TASK ITEM:
Across the entries below, how many lines include "Fred"? Give the number and nothing else.

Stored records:
------------

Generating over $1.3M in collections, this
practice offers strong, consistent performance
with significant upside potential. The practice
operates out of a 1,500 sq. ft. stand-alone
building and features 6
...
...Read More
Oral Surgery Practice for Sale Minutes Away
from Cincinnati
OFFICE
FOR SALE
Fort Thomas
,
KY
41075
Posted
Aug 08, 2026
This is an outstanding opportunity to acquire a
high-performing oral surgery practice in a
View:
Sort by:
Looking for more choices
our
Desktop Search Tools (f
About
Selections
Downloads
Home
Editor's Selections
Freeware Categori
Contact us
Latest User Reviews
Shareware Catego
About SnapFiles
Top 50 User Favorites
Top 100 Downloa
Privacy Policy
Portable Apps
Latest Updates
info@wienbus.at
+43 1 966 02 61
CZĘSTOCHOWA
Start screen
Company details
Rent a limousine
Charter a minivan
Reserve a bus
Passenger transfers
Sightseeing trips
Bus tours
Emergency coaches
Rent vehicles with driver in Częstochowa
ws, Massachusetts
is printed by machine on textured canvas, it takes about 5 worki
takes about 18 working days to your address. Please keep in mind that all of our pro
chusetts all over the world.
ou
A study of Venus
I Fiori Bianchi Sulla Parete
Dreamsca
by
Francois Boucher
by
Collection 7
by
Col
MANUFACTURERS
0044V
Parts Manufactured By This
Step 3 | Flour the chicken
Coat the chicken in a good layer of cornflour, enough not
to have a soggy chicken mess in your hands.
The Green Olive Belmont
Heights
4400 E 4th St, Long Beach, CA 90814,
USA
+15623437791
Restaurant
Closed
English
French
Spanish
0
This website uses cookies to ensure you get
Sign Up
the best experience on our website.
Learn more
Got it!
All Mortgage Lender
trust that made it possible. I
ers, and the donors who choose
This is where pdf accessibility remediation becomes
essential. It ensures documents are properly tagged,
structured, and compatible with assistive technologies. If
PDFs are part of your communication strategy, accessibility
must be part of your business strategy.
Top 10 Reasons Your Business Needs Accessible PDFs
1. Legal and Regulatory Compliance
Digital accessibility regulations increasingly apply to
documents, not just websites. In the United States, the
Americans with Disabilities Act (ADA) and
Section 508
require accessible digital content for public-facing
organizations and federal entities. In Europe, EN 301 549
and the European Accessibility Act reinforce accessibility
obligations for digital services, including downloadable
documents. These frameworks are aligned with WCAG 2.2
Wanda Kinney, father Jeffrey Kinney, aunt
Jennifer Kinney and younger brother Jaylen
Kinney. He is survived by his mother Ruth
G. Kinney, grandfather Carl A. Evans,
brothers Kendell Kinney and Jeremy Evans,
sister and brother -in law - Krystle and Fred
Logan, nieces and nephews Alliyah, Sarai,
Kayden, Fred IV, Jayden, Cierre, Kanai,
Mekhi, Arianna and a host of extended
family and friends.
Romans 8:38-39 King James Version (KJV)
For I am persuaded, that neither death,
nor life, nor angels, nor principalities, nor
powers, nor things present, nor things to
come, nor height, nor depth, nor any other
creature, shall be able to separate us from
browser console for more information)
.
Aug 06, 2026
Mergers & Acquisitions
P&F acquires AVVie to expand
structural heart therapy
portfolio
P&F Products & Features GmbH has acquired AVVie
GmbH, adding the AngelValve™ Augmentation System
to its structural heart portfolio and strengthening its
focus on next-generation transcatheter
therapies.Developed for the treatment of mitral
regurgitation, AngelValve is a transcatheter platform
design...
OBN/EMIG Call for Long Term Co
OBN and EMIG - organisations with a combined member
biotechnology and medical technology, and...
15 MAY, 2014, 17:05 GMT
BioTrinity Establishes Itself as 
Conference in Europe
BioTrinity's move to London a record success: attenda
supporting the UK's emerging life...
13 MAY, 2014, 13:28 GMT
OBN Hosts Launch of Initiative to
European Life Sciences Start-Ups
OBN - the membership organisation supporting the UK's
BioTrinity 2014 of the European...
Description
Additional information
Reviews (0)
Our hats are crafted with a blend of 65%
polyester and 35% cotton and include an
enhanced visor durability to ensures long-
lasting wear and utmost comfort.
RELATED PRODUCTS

------------

ANSWER:
2